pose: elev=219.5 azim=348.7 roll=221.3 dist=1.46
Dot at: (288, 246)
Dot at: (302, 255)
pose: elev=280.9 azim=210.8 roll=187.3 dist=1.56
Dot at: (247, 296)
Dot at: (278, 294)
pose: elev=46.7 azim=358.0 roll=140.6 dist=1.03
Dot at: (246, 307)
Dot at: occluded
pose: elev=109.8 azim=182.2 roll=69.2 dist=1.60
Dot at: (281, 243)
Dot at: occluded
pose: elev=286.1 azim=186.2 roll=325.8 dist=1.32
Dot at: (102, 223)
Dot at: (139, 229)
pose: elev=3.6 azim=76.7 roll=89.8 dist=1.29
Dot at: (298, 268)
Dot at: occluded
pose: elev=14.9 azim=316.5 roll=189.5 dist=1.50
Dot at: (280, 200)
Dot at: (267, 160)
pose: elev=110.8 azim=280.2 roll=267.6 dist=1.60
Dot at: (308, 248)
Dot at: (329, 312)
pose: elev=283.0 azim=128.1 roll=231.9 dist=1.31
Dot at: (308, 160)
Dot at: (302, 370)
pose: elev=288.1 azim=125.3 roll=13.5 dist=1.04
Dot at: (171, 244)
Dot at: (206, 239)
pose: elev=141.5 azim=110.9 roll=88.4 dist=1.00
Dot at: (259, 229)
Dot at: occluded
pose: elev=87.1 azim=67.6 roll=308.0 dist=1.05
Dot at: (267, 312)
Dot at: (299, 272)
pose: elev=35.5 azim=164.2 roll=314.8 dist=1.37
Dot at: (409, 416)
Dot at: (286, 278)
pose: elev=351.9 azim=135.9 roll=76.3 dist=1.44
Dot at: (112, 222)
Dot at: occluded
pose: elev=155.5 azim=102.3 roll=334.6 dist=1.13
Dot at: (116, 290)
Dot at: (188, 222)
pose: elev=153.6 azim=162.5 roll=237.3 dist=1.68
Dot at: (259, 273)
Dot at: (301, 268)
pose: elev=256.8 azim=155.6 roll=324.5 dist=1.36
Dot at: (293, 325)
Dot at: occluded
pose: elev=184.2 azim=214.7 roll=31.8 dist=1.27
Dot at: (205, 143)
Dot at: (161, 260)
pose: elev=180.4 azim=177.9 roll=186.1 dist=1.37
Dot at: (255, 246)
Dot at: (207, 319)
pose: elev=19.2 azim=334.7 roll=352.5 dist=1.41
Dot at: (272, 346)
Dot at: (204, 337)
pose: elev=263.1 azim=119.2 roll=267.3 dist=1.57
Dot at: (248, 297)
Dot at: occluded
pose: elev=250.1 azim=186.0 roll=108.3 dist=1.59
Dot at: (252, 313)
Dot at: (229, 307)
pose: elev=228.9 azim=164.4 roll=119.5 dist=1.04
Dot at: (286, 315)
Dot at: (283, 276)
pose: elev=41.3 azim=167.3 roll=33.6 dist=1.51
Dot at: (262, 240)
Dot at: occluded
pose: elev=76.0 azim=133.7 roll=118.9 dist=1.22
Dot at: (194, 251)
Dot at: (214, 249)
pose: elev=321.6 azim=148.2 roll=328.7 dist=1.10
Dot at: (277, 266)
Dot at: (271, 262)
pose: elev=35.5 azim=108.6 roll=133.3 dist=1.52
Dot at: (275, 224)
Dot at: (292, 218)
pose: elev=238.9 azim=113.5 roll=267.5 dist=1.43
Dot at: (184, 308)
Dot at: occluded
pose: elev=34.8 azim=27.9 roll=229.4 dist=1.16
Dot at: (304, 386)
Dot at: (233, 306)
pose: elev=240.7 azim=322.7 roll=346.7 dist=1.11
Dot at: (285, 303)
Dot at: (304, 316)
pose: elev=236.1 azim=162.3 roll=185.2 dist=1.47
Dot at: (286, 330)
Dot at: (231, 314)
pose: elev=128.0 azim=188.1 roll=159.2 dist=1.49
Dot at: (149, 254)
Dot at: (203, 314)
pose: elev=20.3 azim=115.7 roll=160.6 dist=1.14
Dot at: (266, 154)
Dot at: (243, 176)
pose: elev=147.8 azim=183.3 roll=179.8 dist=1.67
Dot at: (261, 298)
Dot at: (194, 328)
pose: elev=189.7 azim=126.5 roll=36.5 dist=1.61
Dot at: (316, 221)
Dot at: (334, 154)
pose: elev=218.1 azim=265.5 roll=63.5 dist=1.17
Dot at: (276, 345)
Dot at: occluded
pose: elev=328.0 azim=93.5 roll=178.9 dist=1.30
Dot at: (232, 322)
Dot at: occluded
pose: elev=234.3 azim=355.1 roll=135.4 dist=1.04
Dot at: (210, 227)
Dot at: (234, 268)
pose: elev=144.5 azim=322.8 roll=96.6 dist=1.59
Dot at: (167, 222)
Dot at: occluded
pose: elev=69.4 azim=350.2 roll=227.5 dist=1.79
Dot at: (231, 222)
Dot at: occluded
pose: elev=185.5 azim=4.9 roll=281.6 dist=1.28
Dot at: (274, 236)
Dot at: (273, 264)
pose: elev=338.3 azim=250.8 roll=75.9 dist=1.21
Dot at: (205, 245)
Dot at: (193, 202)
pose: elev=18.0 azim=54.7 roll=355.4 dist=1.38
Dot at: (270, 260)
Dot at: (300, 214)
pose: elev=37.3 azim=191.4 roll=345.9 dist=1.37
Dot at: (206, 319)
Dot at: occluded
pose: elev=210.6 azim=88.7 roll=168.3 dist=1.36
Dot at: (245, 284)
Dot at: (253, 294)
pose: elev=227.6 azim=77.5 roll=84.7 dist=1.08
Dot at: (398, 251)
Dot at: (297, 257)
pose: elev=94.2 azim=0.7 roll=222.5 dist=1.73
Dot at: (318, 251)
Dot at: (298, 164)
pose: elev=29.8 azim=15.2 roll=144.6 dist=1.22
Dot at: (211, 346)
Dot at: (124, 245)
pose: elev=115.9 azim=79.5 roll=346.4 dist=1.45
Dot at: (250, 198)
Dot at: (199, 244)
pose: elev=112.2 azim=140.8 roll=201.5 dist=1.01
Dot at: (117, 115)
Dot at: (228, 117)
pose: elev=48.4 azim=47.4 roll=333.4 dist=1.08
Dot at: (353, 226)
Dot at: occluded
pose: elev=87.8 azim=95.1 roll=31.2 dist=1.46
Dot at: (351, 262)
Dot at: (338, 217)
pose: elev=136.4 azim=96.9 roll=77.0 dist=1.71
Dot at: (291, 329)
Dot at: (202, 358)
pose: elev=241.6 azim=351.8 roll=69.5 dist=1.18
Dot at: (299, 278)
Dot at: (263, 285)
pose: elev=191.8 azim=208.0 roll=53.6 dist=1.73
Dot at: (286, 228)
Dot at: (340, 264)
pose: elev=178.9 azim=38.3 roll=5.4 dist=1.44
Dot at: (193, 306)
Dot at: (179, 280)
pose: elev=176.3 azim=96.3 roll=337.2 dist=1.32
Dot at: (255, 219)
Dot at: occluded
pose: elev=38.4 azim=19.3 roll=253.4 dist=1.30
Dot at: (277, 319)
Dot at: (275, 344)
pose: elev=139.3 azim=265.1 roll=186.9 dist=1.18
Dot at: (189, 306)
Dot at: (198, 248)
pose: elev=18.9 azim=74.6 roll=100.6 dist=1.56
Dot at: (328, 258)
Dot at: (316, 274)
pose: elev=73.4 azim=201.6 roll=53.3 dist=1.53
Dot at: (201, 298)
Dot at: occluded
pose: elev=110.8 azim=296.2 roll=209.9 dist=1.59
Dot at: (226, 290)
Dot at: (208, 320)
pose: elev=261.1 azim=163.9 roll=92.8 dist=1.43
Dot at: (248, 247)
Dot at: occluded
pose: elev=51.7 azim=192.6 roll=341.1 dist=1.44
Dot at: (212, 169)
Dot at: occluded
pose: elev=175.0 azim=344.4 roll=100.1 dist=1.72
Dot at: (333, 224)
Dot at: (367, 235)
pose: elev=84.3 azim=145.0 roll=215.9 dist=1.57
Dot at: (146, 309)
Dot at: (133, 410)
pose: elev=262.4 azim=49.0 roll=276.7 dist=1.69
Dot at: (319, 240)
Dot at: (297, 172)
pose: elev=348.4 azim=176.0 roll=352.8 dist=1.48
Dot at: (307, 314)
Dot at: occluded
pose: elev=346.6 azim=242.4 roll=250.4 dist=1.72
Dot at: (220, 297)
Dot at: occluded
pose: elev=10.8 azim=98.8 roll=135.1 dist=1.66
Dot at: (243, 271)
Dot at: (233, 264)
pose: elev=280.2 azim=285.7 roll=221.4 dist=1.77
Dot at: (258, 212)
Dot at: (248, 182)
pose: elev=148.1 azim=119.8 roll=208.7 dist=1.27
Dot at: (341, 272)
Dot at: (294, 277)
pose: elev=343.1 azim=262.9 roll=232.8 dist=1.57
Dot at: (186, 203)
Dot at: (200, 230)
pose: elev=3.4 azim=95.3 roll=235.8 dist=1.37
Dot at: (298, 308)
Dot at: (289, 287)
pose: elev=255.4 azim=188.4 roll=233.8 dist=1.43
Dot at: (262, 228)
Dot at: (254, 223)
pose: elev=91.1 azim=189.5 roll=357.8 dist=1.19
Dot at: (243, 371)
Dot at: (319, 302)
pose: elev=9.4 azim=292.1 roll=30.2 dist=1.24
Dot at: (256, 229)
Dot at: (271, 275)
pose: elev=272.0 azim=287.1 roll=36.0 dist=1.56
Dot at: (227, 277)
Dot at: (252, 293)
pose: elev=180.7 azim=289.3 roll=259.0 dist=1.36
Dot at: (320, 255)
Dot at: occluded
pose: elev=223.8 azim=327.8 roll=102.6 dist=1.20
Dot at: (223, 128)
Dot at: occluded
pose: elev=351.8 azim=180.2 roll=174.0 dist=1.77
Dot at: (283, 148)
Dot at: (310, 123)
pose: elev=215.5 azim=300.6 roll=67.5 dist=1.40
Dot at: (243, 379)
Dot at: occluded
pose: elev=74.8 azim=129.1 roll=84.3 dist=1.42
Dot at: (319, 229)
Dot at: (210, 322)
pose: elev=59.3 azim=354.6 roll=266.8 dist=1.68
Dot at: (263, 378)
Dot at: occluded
════════════════
### Task
Reproduce word for word everything in the listing above from the line containing "pose: elev=176.3 azim=96.3" down to the line containing "Dot at: (200, 230)", both of those lines included.

### Final result
pose: elev=176.3 azim=96.3 roll=337.2 dist=1.32
Dot at: (255, 219)
Dot at: occluded
pose: elev=38.4 azim=19.3 roll=253.4 dist=1.30
Dot at: (277, 319)
Dot at: (275, 344)
pose: elev=139.3 azim=265.1 roll=186.9 dist=1.18
Dot at: (189, 306)
Dot at: (198, 248)
pose: elev=18.9 azim=74.6 roll=100.6 dist=1.56
Dot at: (328, 258)
Dot at: (316, 274)
pose: elev=73.4 azim=201.6 roll=53.3 dist=1.53
Dot at: (201, 298)
Dot at: occluded
pose: elev=110.8 azim=296.2 roll=209.9 dist=1.59
Dot at: (226, 290)
Dot at: (208, 320)
pose: elev=261.1 azim=163.9 roll=92.8 dist=1.43
Dot at: (248, 247)
Dot at: occluded
pose: elev=51.7 azim=192.6 roll=341.1 dist=1.44
Dot at: (212, 169)
Dot at: occluded
pose: elev=175.0 azim=344.4 roll=100.1 dist=1.72
Dot at: (333, 224)
Dot at: (367, 235)
pose: elev=84.3 azim=145.0 roll=215.9 dist=1.57
Dot at: (146, 309)
Dot at: (133, 410)
pose: elev=262.4 azim=49.0 roll=276.7 dist=1.69
Dot at: (319, 240)
Dot at: (297, 172)
pose: elev=348.4 azim=176.0 roll=352.8 dist=1.48
Dot at: (307, 314)
Dot at: occluded
pose: elev=346.6 azim=242.4 roll=250.4 dist=1.72
Dot at: (220, 297)
Dot at: occluded
pose: elev=10.8 azim=98.8 roll=135.1 dist=1.66
Dot at: (243, 271)
Dot at: (233, 264)
pose: elev=280.2 azim=285.7 roll=221.4 dist=1.77
Dot at: (258, 212)
Dot at: (248, 182)
pose: elev=148.1 azim=119.8 roll=208.7 dist=1.27
Dot at: (341, 272)
Dot at: (294, 277)
pose: elev=343.1 azim=262.9 roll=232.8 dist=1.57
Dot at: (186, 203)
Dot at: (200, 230)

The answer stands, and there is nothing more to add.